Est-ce le visuel de Chasing Shadows, sa troisième prophécie longue durée, au souffle apocalyptique ? Est-ce son nom dont les mots sont accollés les uns aux autres en un seul bloc compact ? Est-ce la durée de ces nouvelles saignées dont la plupart oscillent entre six et huit minutes ? Mais il y a quelque chose de massif, d'incroyablement dense chez Asidefromaday.

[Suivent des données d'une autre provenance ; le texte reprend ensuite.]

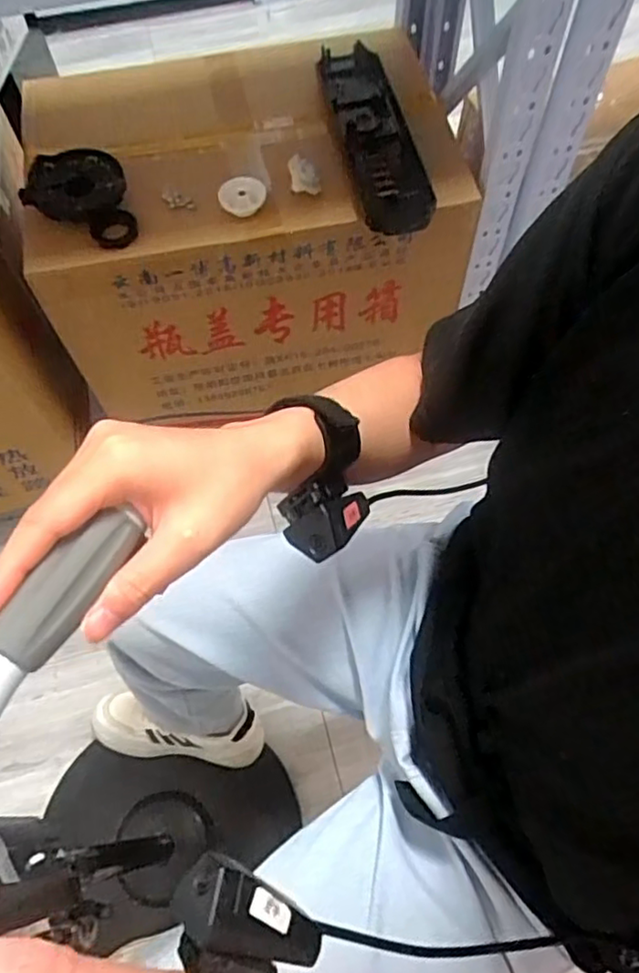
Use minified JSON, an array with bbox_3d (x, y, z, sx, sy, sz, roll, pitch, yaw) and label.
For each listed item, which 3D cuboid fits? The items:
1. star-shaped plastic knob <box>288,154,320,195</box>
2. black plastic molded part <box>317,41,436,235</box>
[{"bbox_3d":[-0.019,-0.382,0.785,0.036,0.027,0.039,-9,64,-3],"label":"star-shaped plastic knob"},{"bbox_3d":[0.070,-0.452,0.829,0.101,0.038,0.327,-10,64,-3],"label":"black plastic molded part"}]

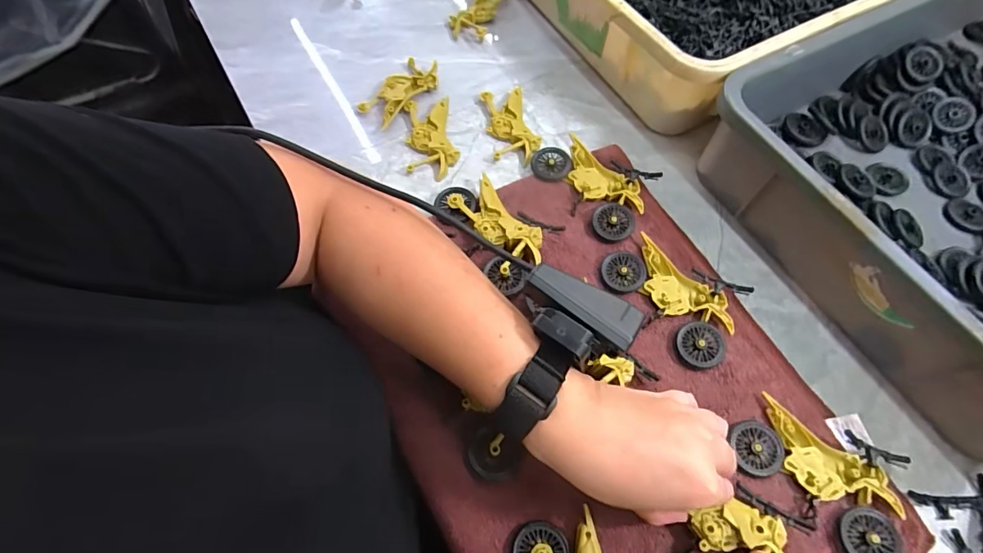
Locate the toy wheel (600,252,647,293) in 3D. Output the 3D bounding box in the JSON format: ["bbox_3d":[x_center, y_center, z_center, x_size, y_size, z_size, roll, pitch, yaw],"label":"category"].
[{"bbox_3d":[0.114,-0.006,0.397,0.035,0.005,0.035,0,64,-1],"label":"toy wheel"}]

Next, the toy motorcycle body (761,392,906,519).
[{"bbox_3d":[0.237,0.135,0.332,0.099,0.011,0.044,34,68,15],"label":"toy motorcycle body"}]

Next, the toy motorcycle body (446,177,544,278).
[{"bbox_3d":[0.005,-0.044,0.408,0.046,0.020,0.097,-30,68,-15],"label":"toy motorcycle body"}]

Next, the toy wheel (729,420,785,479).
[{"bbox_3d":[0.200,0.127,0.344,0.036,0.004,0.039,0,64,-1],"label":"toy wheel"}]

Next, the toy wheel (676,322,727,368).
[{"bbox_3d":[0.167,0.055,0.370,0.039,0.008,0.036,0,64,-1],"label":"toy wheel"}]

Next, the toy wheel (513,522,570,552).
[{"bbox_3d":[0.033,0.182,0.303,0.036,0.011,0.037,0,64,-1],"label":"toy wheel"}]

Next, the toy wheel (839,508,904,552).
[{"bbox_3d":[0.255,0.176,0.311,0.034,0.011,0.035,0,64,-1],"label":"toy wheel"}]

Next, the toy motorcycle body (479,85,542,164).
[{"bbox_3d":[0.018,-0.158,0.475,0.046,0.011,0.091,-11,64,-6],"label":"toy motorcycle body"}]

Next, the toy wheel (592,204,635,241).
[{"bbox_3d":[0.110,-0.050,0.418,0.035,0.005,0.035,0,64,-1],"label":"toy wheel"}]

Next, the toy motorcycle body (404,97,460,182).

Bien sûr, il n'est pas le seul auquel on prête ce caractère, surtout dans ce créneau Post-Hardcore pas vraiment réputé pour une légèreté de ton et par ailleurs aussi encombré qu'une rame de métro parisien à l'heure de pointe, il n'en demeure pas moins qu'une puissance souterraine digne de plaques tectoniques qui se chevauchent rarement entendue depuis The Eye Of Every Storm de Neurosis gronde sous ce magma intense et beau à la fois.

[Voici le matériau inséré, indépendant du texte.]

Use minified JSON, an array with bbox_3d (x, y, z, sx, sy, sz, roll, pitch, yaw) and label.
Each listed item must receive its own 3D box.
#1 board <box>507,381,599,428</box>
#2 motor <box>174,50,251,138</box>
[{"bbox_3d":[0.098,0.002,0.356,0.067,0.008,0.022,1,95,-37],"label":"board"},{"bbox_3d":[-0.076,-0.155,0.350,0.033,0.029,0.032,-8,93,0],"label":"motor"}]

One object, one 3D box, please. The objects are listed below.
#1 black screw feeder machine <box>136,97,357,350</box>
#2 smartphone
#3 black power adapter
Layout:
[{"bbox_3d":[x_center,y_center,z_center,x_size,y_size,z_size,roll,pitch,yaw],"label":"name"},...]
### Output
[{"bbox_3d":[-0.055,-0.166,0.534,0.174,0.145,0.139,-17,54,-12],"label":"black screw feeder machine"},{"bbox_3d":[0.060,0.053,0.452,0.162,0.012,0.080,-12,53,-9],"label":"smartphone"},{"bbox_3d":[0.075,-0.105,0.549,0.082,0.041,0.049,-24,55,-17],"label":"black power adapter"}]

Asidefromaday pourrait n'être qu'un rejeton de plus des Isis et autre Cult Of Luna et Chasing Shadows, une rondelle de plus. Ce qu'ils ne sont pas, ni l'un ni l'autre. A cela, une première raison : cela fait plus de dix ans que les Français (de Besançon, pour être précis), martèlent du Post-hardcore, matériau qu'ils façonnent, explorent, concassent pour aboutir à une oeuvre de plus en plus personnelle bien qu'elle ne se soit pas encore totalement affranchie des influences qui la sous-tendent. Fort de plusieurs albums remarqués et d'une participation quasi obligée à l'ensemble de compilations Falling Down, le groupe possède l'expérience requise pour penser son art. Le fait qu'il prenne son temps entre chaque nouveau geyser participe de cette maturité en même temps que d'une maturation parfaitement refléchie.

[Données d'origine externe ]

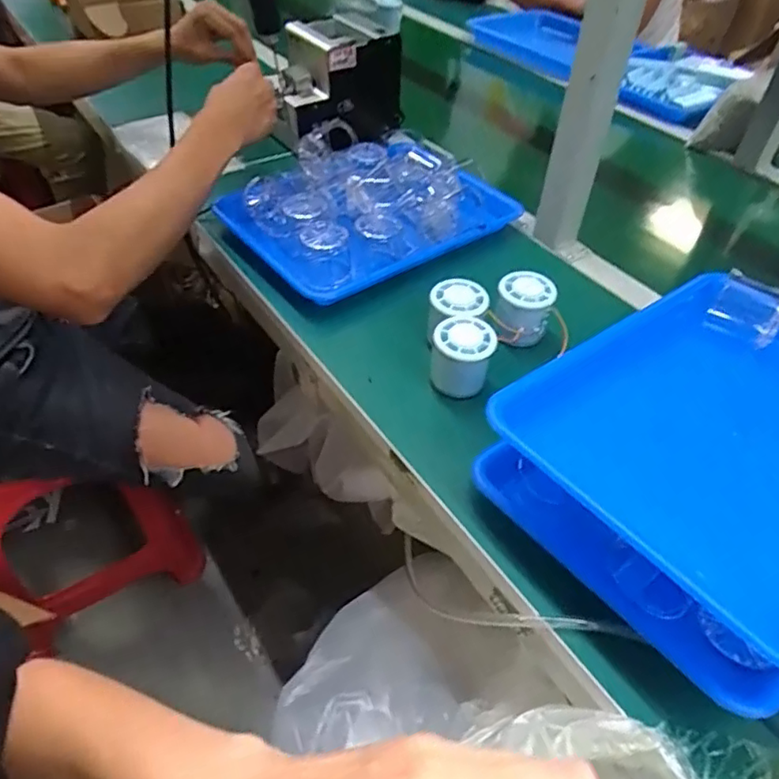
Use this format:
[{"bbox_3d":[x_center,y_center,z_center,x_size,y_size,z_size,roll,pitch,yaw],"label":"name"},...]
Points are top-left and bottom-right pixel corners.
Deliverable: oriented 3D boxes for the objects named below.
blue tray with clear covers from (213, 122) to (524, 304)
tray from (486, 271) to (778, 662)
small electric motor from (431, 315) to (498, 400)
[{"bbox_3d":[-0.025,-0.242,0.748,0.317,0.102,0.219,-27,53,-26],"label":"blue tray with clear covers"},{"bbox_3d":[0.271,0.028,0.463,0.334,0.041,0.251,-28,53,-27],"label":"tray"},{"bbox_3d":[0.068,-0.032,0.570,0.055,0.054,0.056,6,46,3],"label":"small electric motor"}]

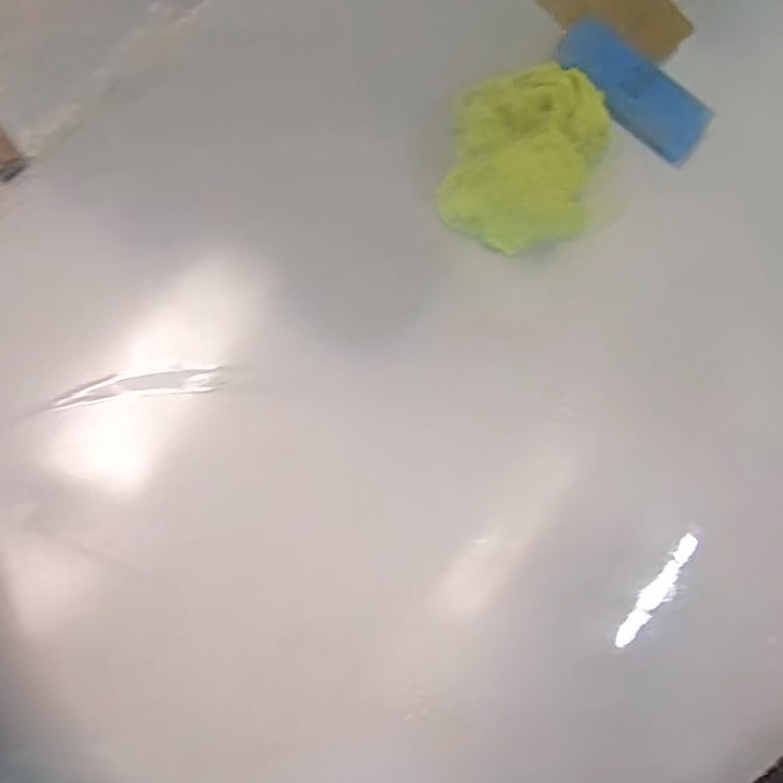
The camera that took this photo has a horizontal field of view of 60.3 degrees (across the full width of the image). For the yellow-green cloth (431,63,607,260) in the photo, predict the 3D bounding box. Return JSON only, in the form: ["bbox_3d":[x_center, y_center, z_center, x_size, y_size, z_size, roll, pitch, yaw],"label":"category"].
[{"bbox_3d":[0.105,-0.184,0.529,0.122,0.060,0.140,14,71,4],"label":"yellow-green cloth"}]

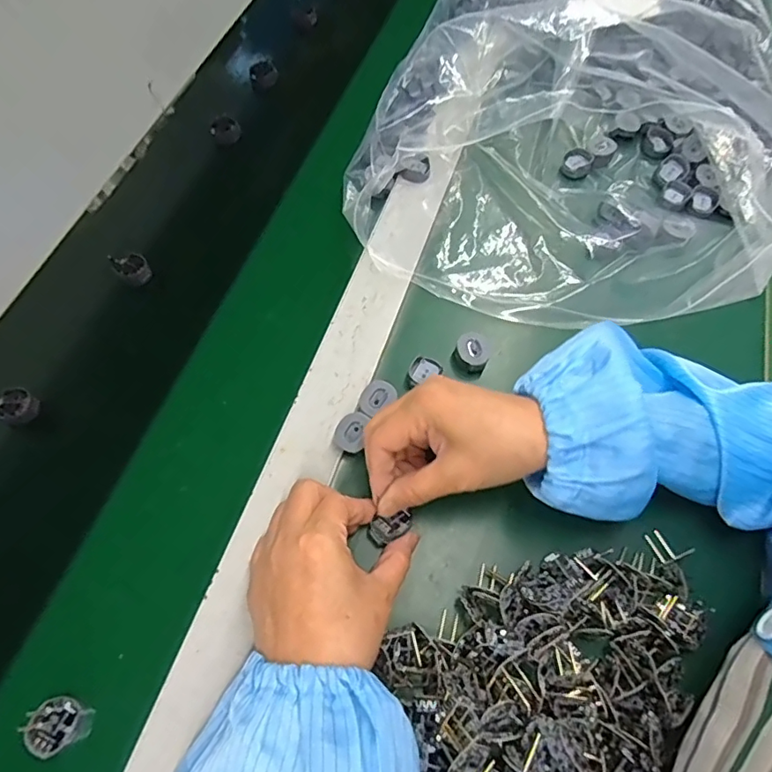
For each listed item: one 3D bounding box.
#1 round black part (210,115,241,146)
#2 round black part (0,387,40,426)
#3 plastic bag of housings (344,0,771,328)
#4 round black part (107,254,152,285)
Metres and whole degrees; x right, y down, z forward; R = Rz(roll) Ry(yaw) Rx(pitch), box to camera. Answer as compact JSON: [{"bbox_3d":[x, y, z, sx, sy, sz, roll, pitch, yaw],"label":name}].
[{"bbox_3d":[-0.163,-0.259,0.537,0.029,0.028,0.011,-16,65,-9],"label":"round black part"},{"bbox_3d":[-0.272,0.014,0.390,0.030,0.013,0.026,28,66,12],"label":"round black part"},{"bbox_3d":[0.216,-0.329,0.509,0.380,0.148,0.592,18,64,8],"label":"plastic bag of housings"},{"bbox_3d":[-0.214,-0.101,0.447,0.025,0.025,0.025,1,63,-1],"label":"round black part"}]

Découlant de cette reflexion et de cette connaissance du genre, Chasing Shadows est tout du long travaillé au corps par des éléments, des détails qui viennent perturber une grille d'écoute sans lesquelles celle-ci n'aurait peut-être été que trop basique. Dès "Process Of Static Movement", on note que le paysage n'est pas tout à fait le même que d'habitude. Le chant qui éructe est là, de même que les guitares massives dressant une turgescence épaisse mais il y a ces nappes de claviers qu'on n'attendait pas dans ce décor dévasté et ces breaks pétrifiés, mortfières. Loin de se contenter d'un rôle de figurant, les synthés forment au contraire un des piliers du son d'Asidefromaday en cela qu'il lui permettent de décupler sa force émotionnelle ("Wolf's Tears Are Falling Stars"), traversant l'album d'un bout à l'autre, perçant sa carapace terreuse d'un brouillard d'ambiances chargées de tristesse.
Grâce à Chasing Shadows, les Français ont gagné leur sésame pour la cour des grands.